Cependant, le réseau SIL est depuis plusieurs mois en « sommeil », et quasiment aucune action n’est entreprise. Si ces difficultés sont liées en grande partie à un manque de temps des camarades de chaque organisation pour mettre en œuvre des actions de solidarité, cela doit également nous interroger sur les buts de ce réseau. En un mot, et loin de toute idée polémique, la nécessaire mise en place de ces solidarités est-elle suffisante pour que la voix des libertaires, et plus particulièrement des communistes libertaires, soit réellement perceptible à l’échelle internationale ? Nous avons vu l’écho rencontré par ces idées lors du Forum Social Libertaire de 2003 à Paris.

Il nous semble donc nécessaire de réfléchir aux moyens qui pourraient être envisagés pour que des organisations communistes libertaires trouvent un support d’expression leur permettant à la fois de présenter leur analyse politique internationale, mais aussi de débattre entre elles de l’actualité des thèses communistes libertaires et, à chaque fois que cela sera possible, de mener des campagnes politiques au niveau international. C’est le minimum pour que nos idées puissent être partagées par de plus en plus de personnes dans le monde.

L’International au sein de l’AL

Outre l’implication constante de nombreux camarades dans des contre-sommets altermondialistes, dans le mouvement anti-guerre ou bien dans des missions civiles en Palestine, l’activité internationale de l’organisation est l’œuvre du secrétariat aux relations internationales. Les camarades du SRI ont, ces deux dernières années, relayé beaucoup d’informations sur les mobilisations internationales via la liste fédérale, suivi les collectifs dans lesquels AL est impliquée (mouvement anti-guerre, Palestine...) ou fourni des articles au mensuel Alternative Libertaire.

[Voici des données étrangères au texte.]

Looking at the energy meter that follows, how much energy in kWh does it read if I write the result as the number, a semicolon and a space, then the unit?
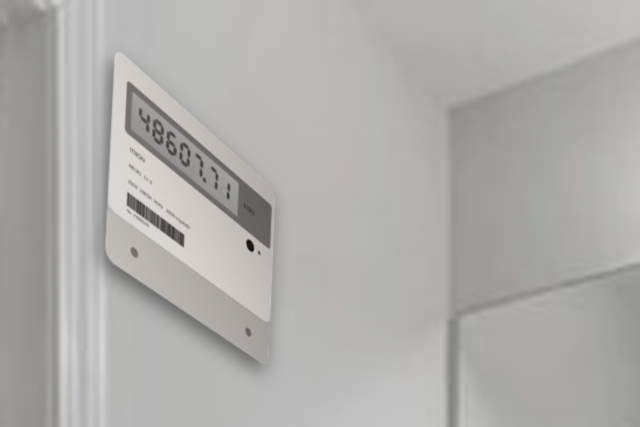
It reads 48607.71; kWh
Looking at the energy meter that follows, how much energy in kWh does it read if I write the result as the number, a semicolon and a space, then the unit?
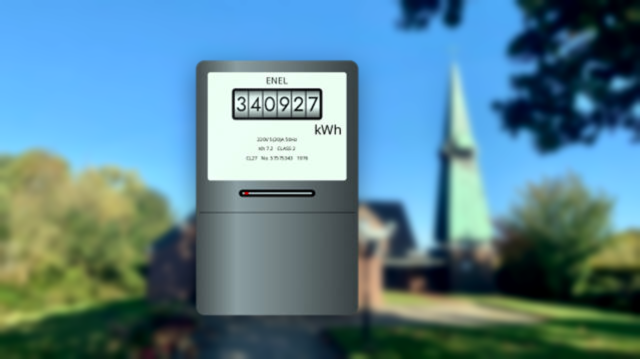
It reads 340927; kWh
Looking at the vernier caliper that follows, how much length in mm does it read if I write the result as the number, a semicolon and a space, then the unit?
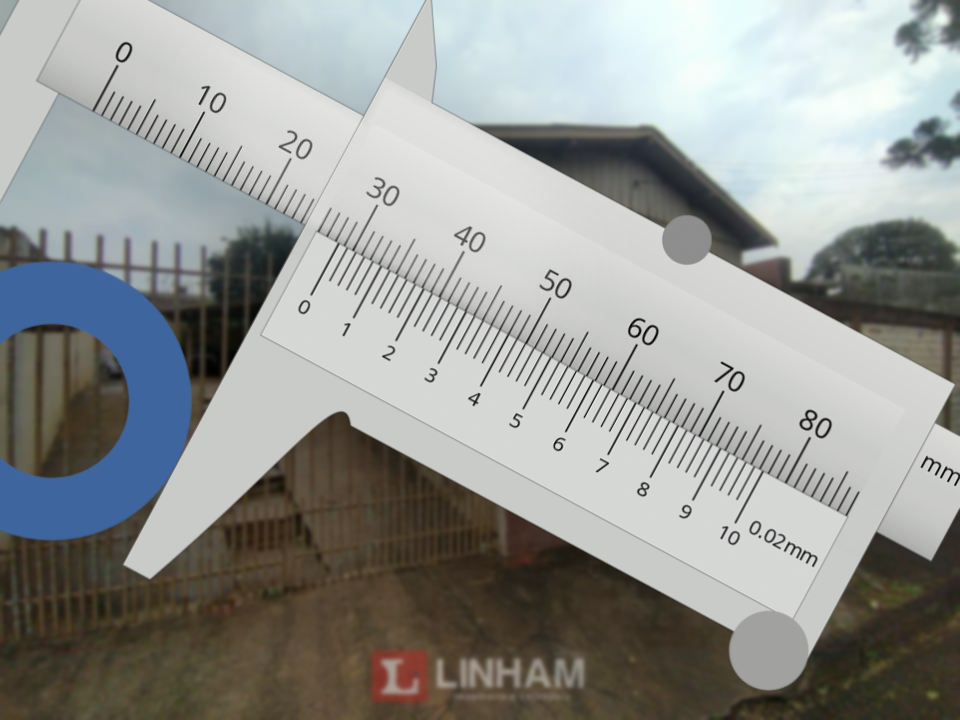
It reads 28.4; mm
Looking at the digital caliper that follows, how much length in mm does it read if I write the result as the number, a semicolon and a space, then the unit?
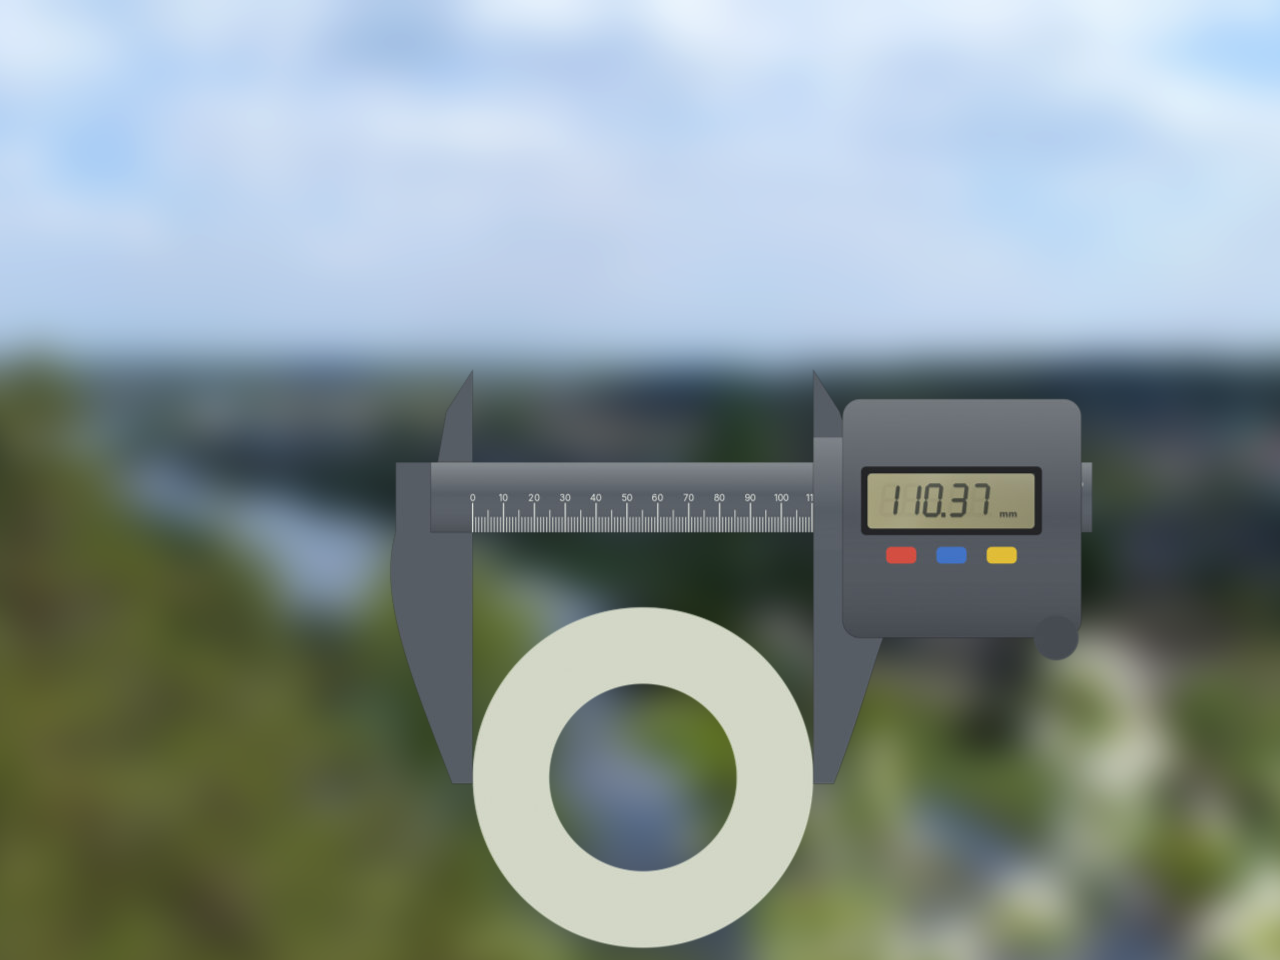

Mais nous devons passer à un niveau supérieur et renforcer ce secteur politique de notre organisation. Comme l’actualité toute récente concernant la guerre au Liban le démontre, nous devons être capables de nous exprimer non seulement sur la scène nationale, en participant aux mobilisations et en étant présents dans leur préparation, mais aussi de travailler avec nos organisations sœurs pour faire entendre notre point de vue plus largement à travers le monde.